Masato

君たちはどう生きるかのMasatoのレビュー・感想・評価

君たちはどう生きるか(2023年製作の映画)
3.5

前代未聞の宣伝なしで挑んだスタジオジブリ最新作にして宮崎駿監督最新作。製作側の意図も含めて、レビューを読まずにまずは前情報なしで見てほしい。

一応自分のステータスを言っておくと、そこまでジブリが好きではなく日本で育ってきたなかで避けては通れない範囲で作品を見てきて、自ら見ようとは思ったことはない。今回は前情報が殆どないというところに映画好きとして惹かれて、特に情報過多社会の現代において滅多に味わえない体験だと思ってので初日に滑り込み。

端的に感想を言うと、「前情報が全く無かったから飽きずに見続けられた」といったところ。「どんな物語が待っているんだろう」と情報統制が厳しいことで有名なMCU映画的な感覚で未知に足を踏み入れるような感覚が味わえたのは稀有な体験で素晴らしいと思うし、それがあるからどんどん見入ってしまう。

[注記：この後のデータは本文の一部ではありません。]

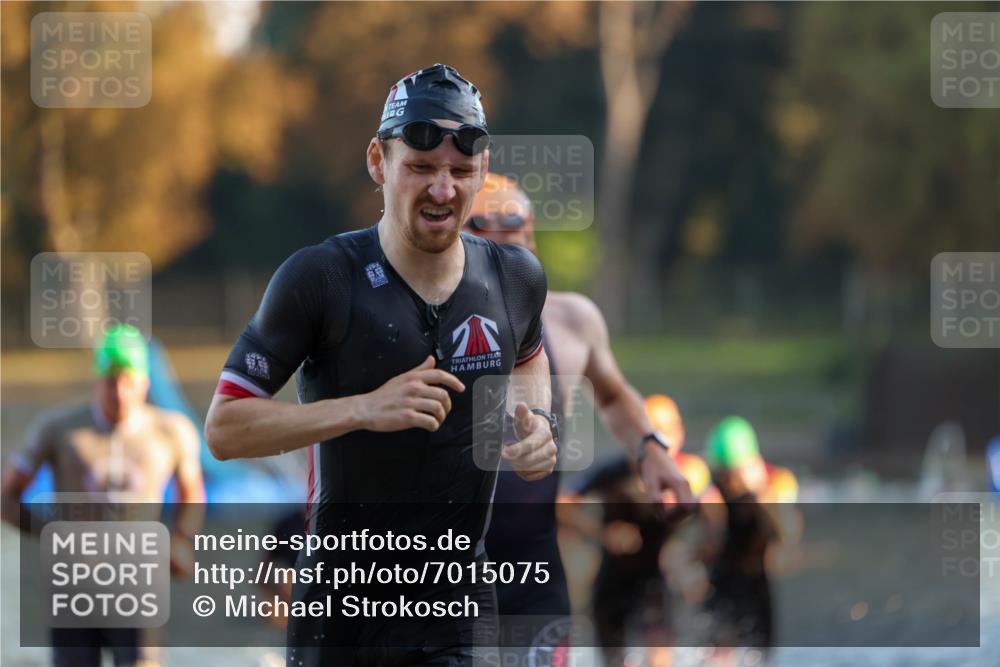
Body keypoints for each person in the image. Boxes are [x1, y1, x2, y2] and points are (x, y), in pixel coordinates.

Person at [204, 64, 559, 667]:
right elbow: (224, 428)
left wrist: (537, 419)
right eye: (420, 168)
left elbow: (529, 356)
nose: (443, 190)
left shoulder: (513, 277)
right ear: (379, 161)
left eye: (460, 171)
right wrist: (364, 409)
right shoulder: (321, 278)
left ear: (482, 168)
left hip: (458, 605)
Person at [464, 175, 694, 664]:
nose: (502, 253)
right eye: (482, 235)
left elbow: (613, 396)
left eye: (514, 234)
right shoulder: (421, 321)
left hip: (533, 571)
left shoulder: (572, 321)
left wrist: (650, 448)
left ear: (533, 242)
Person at [0, 324, 206, 667]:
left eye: (129, 381)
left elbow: (192, 492)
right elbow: (7, 496)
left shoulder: (171, 431)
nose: (120, 393)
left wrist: (182, 538)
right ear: (97, 380)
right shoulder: (60, 427)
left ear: (145, 382)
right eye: (111, 381)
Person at [697, 416, 800, 663]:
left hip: (757, 577)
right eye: (723, 474)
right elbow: (703, 538)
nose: (728, 481)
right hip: (721, 575)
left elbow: (788, 533)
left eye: (730, 474)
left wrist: (760, 493)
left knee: (760, 653)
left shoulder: (776, 481)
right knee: (717, 651)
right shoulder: (710, 484)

しかしながら、見続けていくうちに何を表現したいのか、言いたいのか分からない物語に辟易しはじめ、なにかあるんだろうと後へ後へ期待しているうちにパッとエンドロールが流れ始めて唖然としてしまった。きっとなにかあるのだろうけれど見つけられなかった。それか超パーソナルな事を描いた故に分からなかった(=分からなくていい)ということなのかもしれない。アートハウス系の映画にはそういうの多々あるし、風立ちぬがそういう感じだったから。

結果、ジブリ作品をじっくり見ていないとわからないのか、かなりかけ離れていると言われているが一応原作の本を読まないと理解できないかで、やや難解な物語かもしれない。実際、原作本を主人公が読んで心情がパッと変わるみたいなシーンがあるから関係ないわけがない。そこも読んでないからなんで変わったのかあまり分からない。プロットは基本的にジュブナイルファンタジーみたいでありふれているし、起きていることはそれなりに分かるけれども、全体を通してなにを伝えたいのかが分からない。

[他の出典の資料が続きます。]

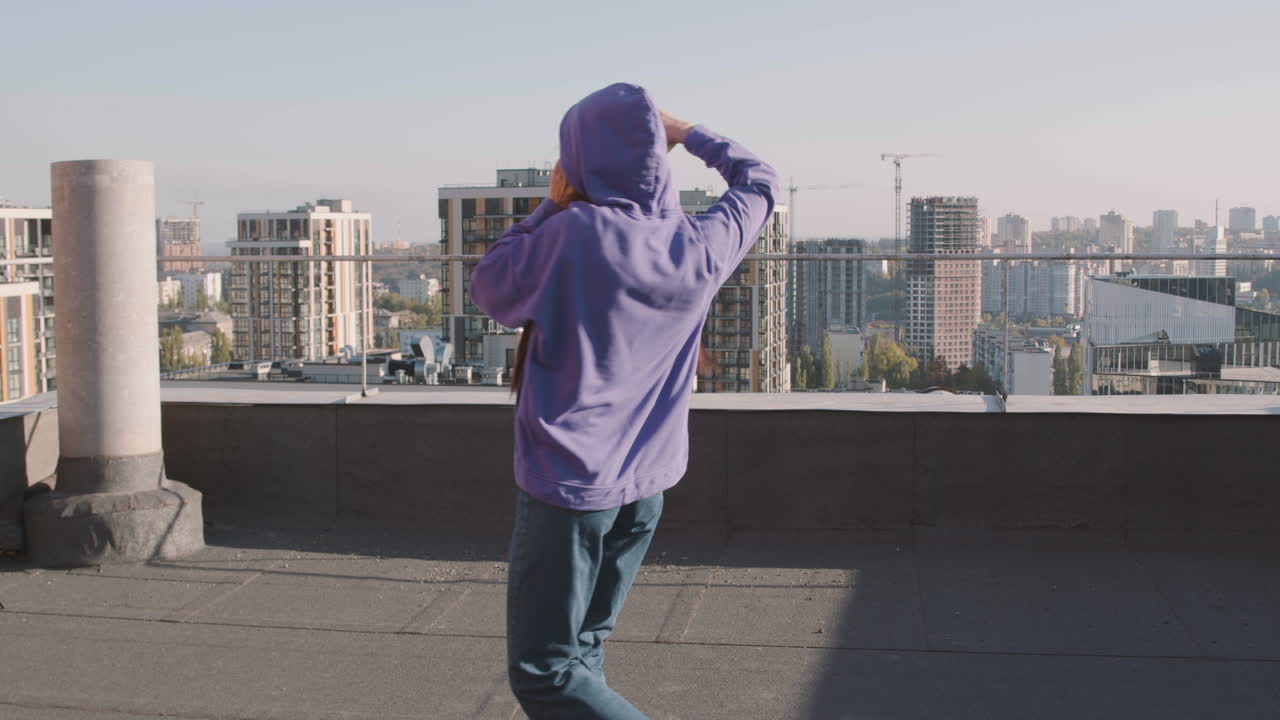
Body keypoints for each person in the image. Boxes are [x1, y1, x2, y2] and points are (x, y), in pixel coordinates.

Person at [470, 82, 778, 719]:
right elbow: (761, 182)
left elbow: (490, 286)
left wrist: (547, 208)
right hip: (646, 488)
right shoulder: (698, 243)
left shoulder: (571, 233)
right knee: (583, 649)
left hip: (571, 491)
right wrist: (690, 133)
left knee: (546, 674)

なんとなくな範囲だとジブリの後継者に向けた言葉か、俺はこういうものを作って生きてきた、君たちは?とメタ的に問うたとか。

設定も設定であえて説明しないことが多々あるのでフィーリングや解釈を含めた芸術的な側面で見ることをしなければ退屈に感じてしまうと思う。真のジブリファンに向けた作品かもしれない。全体を通してかったるいのは紛れもなかったが。

絵面や演出に関してはジブリらしい不可思議な世界観が出ていて良かったと思う。他のジブリ作品を彷彿とさせるビジュアルが多数あって面白い。まあ自分は先述の通り思い入れがないのでそれ以上の特別な感情は湧かない。

ということで解説待ち。自分が彷彿したのはピクサーのソウルフルワールドやデル・トロのパンズ・ラビリンスかな。あと未来のミライ。